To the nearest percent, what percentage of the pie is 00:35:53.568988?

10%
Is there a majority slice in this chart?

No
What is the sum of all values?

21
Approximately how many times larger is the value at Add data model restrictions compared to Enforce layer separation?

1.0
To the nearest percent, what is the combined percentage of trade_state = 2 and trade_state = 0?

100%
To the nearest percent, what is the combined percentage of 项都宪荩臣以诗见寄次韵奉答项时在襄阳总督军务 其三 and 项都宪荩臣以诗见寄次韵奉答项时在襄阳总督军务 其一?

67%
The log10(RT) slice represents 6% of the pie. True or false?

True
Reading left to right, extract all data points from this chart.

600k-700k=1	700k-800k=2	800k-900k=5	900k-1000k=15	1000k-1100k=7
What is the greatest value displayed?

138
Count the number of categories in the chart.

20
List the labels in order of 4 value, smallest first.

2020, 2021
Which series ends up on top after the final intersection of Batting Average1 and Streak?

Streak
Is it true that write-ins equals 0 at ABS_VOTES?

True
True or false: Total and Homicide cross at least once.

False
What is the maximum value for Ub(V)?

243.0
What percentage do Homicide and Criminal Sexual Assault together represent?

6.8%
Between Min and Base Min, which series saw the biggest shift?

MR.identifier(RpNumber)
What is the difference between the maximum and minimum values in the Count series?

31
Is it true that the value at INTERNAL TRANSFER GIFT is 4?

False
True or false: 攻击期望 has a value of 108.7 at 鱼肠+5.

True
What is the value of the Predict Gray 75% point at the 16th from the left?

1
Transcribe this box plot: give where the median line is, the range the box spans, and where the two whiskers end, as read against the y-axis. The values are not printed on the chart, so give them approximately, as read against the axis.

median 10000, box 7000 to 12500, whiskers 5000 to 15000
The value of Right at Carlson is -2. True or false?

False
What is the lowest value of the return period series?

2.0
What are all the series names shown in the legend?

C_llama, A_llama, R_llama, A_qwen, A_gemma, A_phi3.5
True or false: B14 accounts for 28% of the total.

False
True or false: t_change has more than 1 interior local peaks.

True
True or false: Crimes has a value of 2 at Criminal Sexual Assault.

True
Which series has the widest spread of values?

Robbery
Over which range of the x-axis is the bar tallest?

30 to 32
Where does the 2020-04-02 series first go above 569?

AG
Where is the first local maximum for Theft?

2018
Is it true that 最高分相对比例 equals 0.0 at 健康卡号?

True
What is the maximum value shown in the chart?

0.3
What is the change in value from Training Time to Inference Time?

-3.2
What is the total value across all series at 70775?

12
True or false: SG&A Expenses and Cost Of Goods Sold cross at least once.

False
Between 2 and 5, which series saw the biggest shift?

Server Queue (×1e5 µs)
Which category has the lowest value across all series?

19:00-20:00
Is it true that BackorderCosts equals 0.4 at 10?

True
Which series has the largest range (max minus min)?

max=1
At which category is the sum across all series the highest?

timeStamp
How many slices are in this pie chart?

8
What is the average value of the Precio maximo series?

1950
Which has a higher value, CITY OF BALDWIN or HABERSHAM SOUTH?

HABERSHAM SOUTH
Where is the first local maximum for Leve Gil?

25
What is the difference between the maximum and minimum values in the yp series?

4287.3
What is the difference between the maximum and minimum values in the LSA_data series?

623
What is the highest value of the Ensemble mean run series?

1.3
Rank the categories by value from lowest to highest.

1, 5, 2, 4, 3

=== What the exercise asks ===
Extract every line of the entries above that contains the string "highest", matching case exactly.

=== Task response ===
At which category is the sum across all series the highest?
What is the highest value of the Ensemble mean run series?
Rank the categories by value from lowest to highest.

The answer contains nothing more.